Page
-- Start --
Too often the maintenance budget is seen as an easy target for cost reductions. For correctional facilities, the long-term impact of not spending the right money on maintenance exposes the facility to significant risk. Inmate complaints and unrest, increased vandalism, litigation, and even rulings by outside agencies are common situations when facilities are poorly maintained.
The ability to demonstrate the effectiveness of maintenance funding helps mitigate maintenance budget cuts. Showing that every maintenance technician is an integral part of the program through technician OCE may help avoid layoffs or reassigned personnel. During the good times, additional funds may be made available because previous budgets are well managed.
A periodic and thorough review of your performance compared to your priorities and facility needs will indicate obvious areas of deficiency and weakness. Identifying deficiencies will help maintenance managers understand if they have resources allocated properly, if they are following the established priorities, show trends like vandalism increases or equipment failures, and more. This kind of honest review can provide maintenance managers with a road map to improve maintenance performance.
These methods for measuring the success of your maintenance program are not simple – but with the right approach, they don’t have to be overwhelming.
Gathering and organizing your performance data takes dedication and consistency, and requires training technical personnel on the necessity of tracking details. Time must be allocated every week and every month to report, read and analyze information, but a commitment to documenting your maintenance plan will reap benefits in a very short time.
-- End --
Stated task A
Turn the part of the entries that opens with the line containing "cyan L-shape: rotated" and runs through the last entry into a JSON list of strings, one string per line, with blank lines omitted. Leave out the picture lines.

Provided records
-- Start --
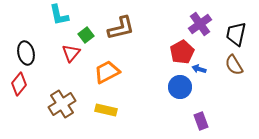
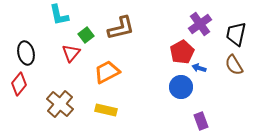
blue arrow: moved 1 px up
blue circle: moved 1 px right
brown cross: moved 2 px left; rotated 16 degrees counterclockwise
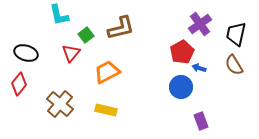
black ellipse: rotated 60 degrees counterclockwise
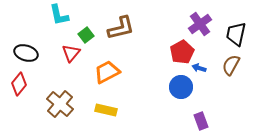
brown semicircle: moved 3 px left; rotated 60 degrees clockwise
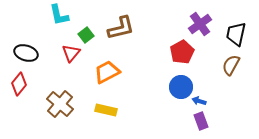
blue arrow: moved 33 px down
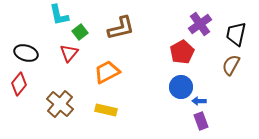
green square: moved 6 px left, 3 px up
red triangle: moved 2 px left
blue arrow: rotated 16 degrees counterclockwise
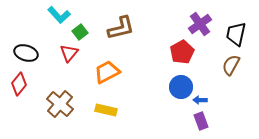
cyan L-shape: rotated 30 degrees counterclockwise
blue arrow: moved 1 px right, 1 px up
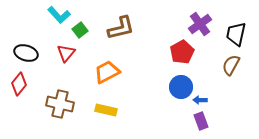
green square: moved 2 px up
red triangle: moved 3 px left
brown cross: rotated 28 degrees counterclockwise
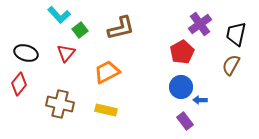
purple rectangle: moved 16 px left; rotated 18 degrees counterclockwise
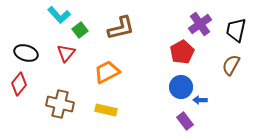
black trapezoid: moved 4 px up
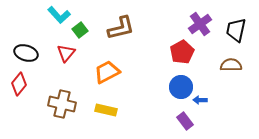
brown semicircle: rotated 60 degrees clockwise
brown cross: moved 2 px right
-- End --
Stated task B
From the passage on correctional facility maintenance, copy verbatim the part that opens with the words containing "Too often the" and closes with "are well managed.".

Written reply A
[
  "cyan L-shape: rotated 30 degrees counterclockwise",
  "blue arrow: moved 1 px right, 1 px up",
  "green square: moved 2 px up",
  "red triangle: moved 3 px left",
  "brown cross: rotated 28 degrees counterclockwise",
  "purple rectangle: moved 16 px left; rotated 18 degrees counterclockwise",
  "black trapezoid: moved 4 px up",
  "brown semicircle: rotated 60 degrees clockwise",
  "brown cross: moved 2 px right"
]

Written reply B
Too often the maintenance budget is seen as an easy target for cost reductions. For correctional facilities, the long-term impact of not spending the right money on maintenance exposes the facility to significant risk. Inmate complaints and unrest, increased vandalism, litigation, and even rulings by outside agencies are common situations when facilities are poorly maintained.
The ability to demonstrate the effectiveness of maintenance funding helps mitigate maintenance budget cuts. Showing that every maintenance technician is an integral part of the program through technician OCE may help avoid layoffs or reassigned personnel. During the good times, additional funds may be made available because previous budgets are well managed.